Resume the transcript of the breakout session on in-band text tracks in MediaSource Extensions, starting right after its last sentence.

» **PROVIDED PASSAGE**

◇ ◇ ◇

Revisiting in-band text tracks in MediaSource Extensions

This page contains a video recording of the presentation made during Breakouts Day 2025, along with a transcript. Video captions and transcript were automatically generated and may not properly translate the speaker's speech. Please use GitHub to suggest corrections.

Video
Transcript

Video

Transcript

Alicia Boya Garcia: Hello, welcome to this W3C Breakout session. The goal here is to revisit the open questions regarding in-band text tracks in Media source extensions. My name is Alicia Bolly Garcia. I work for Igalia, and I'm part of the W3C Media and Entertainment Interest Group. First, I would like to remind all the participants of the participation policies of the breakouts. This year in particular, the code of ethics and professional conduct, and the anti-trust and competition guidance. The URLs for them are in the screen and in the slides that are already available in the Github issue, as well as in the page of the W3C breakouts session.

◇ ◇ ◇

» **SUPPLIED MATERIAL**
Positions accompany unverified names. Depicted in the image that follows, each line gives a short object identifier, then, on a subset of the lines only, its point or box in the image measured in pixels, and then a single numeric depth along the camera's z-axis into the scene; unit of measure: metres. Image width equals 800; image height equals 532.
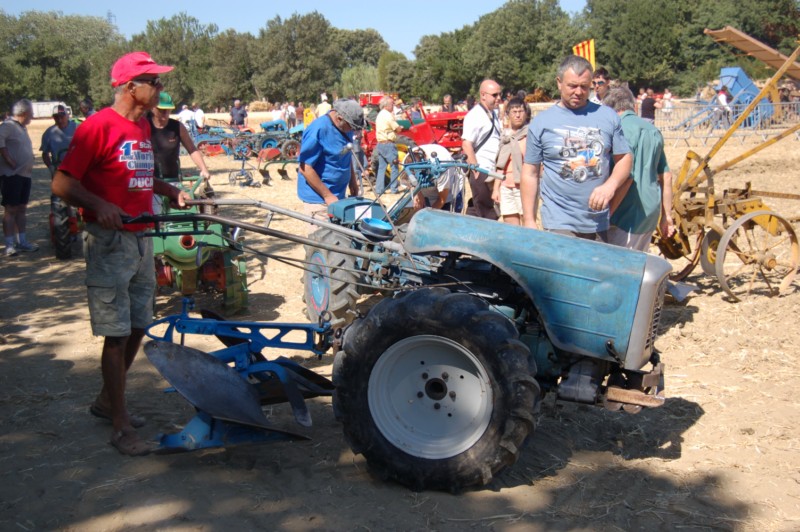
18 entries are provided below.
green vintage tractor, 6.76
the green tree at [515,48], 62.91
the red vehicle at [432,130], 18.83
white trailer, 53.75
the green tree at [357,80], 65.69
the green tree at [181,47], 72.81
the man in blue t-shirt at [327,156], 6.45
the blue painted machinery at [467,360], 3.69
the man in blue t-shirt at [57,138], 10.80
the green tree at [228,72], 70.75
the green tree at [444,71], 63.94
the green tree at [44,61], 53.69
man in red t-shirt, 3.94
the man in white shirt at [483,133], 8.12
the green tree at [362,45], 117.31
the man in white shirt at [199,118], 25.62
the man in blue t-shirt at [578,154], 4.89
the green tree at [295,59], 71.75
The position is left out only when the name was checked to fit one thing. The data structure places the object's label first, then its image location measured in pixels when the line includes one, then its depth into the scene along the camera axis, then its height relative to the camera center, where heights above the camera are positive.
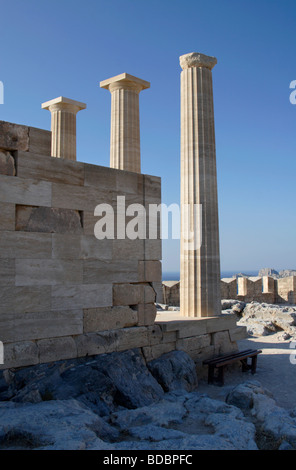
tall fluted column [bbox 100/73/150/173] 12.17 +3.59
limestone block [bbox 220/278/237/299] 22.52 -1.93
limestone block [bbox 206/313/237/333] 9.94 -1.65
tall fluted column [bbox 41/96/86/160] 13.22 +3.79
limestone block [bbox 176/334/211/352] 9.06 -1.93
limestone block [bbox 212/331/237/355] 10.03 -2.12
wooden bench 9.22 -2.39
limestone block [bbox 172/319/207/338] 9.07 -1.63
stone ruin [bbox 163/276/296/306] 22.66 -2.01
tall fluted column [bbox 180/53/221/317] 10.66 +1.51
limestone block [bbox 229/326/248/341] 10.51 -1.97
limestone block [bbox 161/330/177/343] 8.69 -1.69
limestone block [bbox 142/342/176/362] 8.27 -1.89
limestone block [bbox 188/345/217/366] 9.33 -2.21
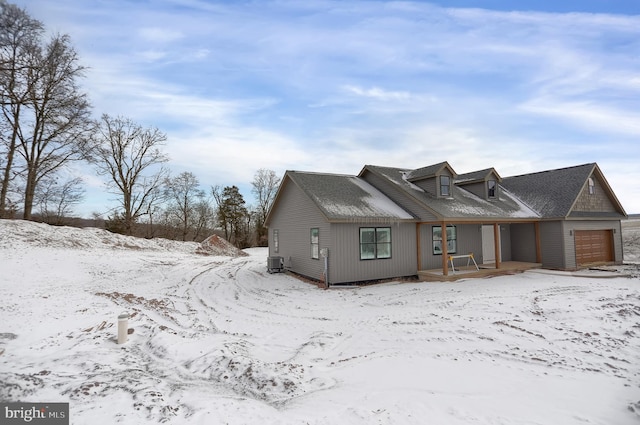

◇ ◇ ◇

» **OUTPUT BELOW**
Alicia Boya Garcia: For this presentation I'm going to assume you have some familiarity with MSE. Also known as Media Source extensions. But I'm not going to assume a specific knowledge about text track formats. To clarify, when in this presentation, I will be talking about out of band text tracks, I am talking about formats that are purely for text tracks. They are often textual, and examples could be the SRT format or the WebVTT format. When I'm talking about in-band text tracks. I'm talking about text tracks that have been put in a media container file like MP4, Webm or Matroska. The same file because of this can also contain video and audio, but it also doesn't have to. And in fact, we have the example of Matroska, where this is common enough that it warrants its own extension. So mks files means that this is a container file used specifically just to handle text tracks, but no audio and video.

Alicia Boya Garcia: The agenda for the meeting is split into 2 parts. In the informative part I will be giving an introduction to WebVTT. In particular, the features that make implementation of in-bound tracks in MSE and in containers in general a bit more tricky. And I'll also explain how those representations inside container formats work.

Alicia Boya Garcia: Then I'll go through a lot of challenges and open questions regarding the implementation of text tracks in MSE. Many of which are consequences of container representations. But not all.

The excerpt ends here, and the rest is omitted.